◆ **Provided data**
########################################

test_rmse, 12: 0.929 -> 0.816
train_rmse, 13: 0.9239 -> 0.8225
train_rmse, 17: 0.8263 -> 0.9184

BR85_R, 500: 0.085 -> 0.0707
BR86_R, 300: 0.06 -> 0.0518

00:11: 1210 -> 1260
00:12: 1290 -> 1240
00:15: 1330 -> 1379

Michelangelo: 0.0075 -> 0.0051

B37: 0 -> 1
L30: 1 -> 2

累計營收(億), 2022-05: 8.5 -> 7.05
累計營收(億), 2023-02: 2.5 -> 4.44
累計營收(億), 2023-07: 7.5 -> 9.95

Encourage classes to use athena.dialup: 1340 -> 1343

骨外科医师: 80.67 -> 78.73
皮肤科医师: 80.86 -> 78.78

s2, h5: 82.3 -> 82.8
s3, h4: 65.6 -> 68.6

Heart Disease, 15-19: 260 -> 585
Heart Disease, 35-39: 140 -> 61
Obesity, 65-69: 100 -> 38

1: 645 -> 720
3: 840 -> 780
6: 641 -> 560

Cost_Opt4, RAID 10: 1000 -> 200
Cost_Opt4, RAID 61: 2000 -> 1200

########################################

◆ **Task prompt**
Set down exactly, and only, the lines from the one containing "Heart Disease, 15-19: 260 -> 585" through the final line of the entries above.

◆ **Task output**
Heart Disease, 15-19: 260 -> 585
Heart Disease, 35-39: 140 -> 61
Obesity, 65-69: 100 -> 38

1: 645 -> 720
3: 840 -> 780
6: 641 -> 560

Cost_Opt4, RAID 10: 1000 -> 200
Cost_Opt4, RAID 61: 2000 -> 1200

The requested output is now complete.